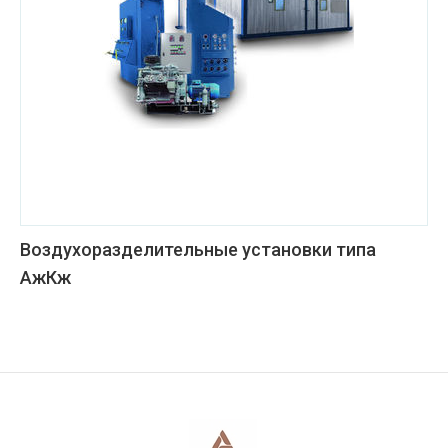
Воздухоразделительные установки типа
АжКж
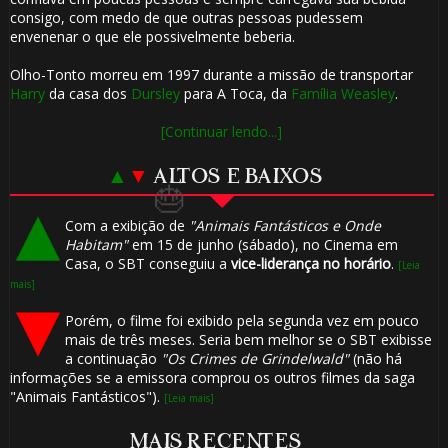
consigo, com medo de que outras pessoas pudessem
envenenar o que ele possivelmente beberia.
Olho-Tonto morreu em 1997 durante a missão de transportar
Harry
da casa dos
Dursley
para A Toca, da
Família Weasley
.
[Continuar lendo...]
▲
▼
ALTOS E BAIXOS
🎂
Com a exibição de
"Animais Fantásticos e Onde
Habitam"
em 15 de junho (sábado), no Cinema em
Casa, o SBT conseguiu a
vice-liderança no horário
.
[Leia
mais]
🎂
Porém, o filme foi exibido pela segunda vez em pouco
mais de três meses. Seria bem melhor se o SBT exibisse
a continuação
"Os Crimes de Grindelwald"
(não há
informações se a emissora comprou os outros filmes da saga
"Animais Fantásticos").
[Leia mais]
MAIS RECENTES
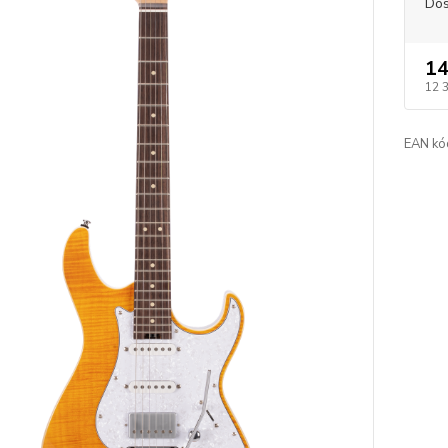
Dos
14
12 
EAN kó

Task item
Exclude the pictures from the copy. Retype exactly the lines running from the one containing "Olho-Tonto morreu em" through the last line of the listing.

Output of the task
Olho-Tonto morreu em 1997 durante a missão de transportar
Harry
da casa dos
Dursley
para A Toca, da
Família Weasley
.
[Continuar lendo...]
▲
▼
ALTOS E BAIXOS
🎂
Com a exibição de
"Animais Fantásticos e Onde
Habitam"
em 15 de junho (sábado), no Cinema em
Casa, o SBT conseguiu a
vice-liderança no horário
.
[Leia
mais]
🎂
Porém, o filme foi exibido pela segunda vez em pouco
mais de três meses. Seria bem melhor se o SBT exibisse
a continuação
"Os Crimes de Grindelwald"
(não há
informações se a emissora comprou os outros filmes da saga
"Animais Fantásticos").
[Leia mais]
MAIS RECENTES
Dos
14
12 
EAN kó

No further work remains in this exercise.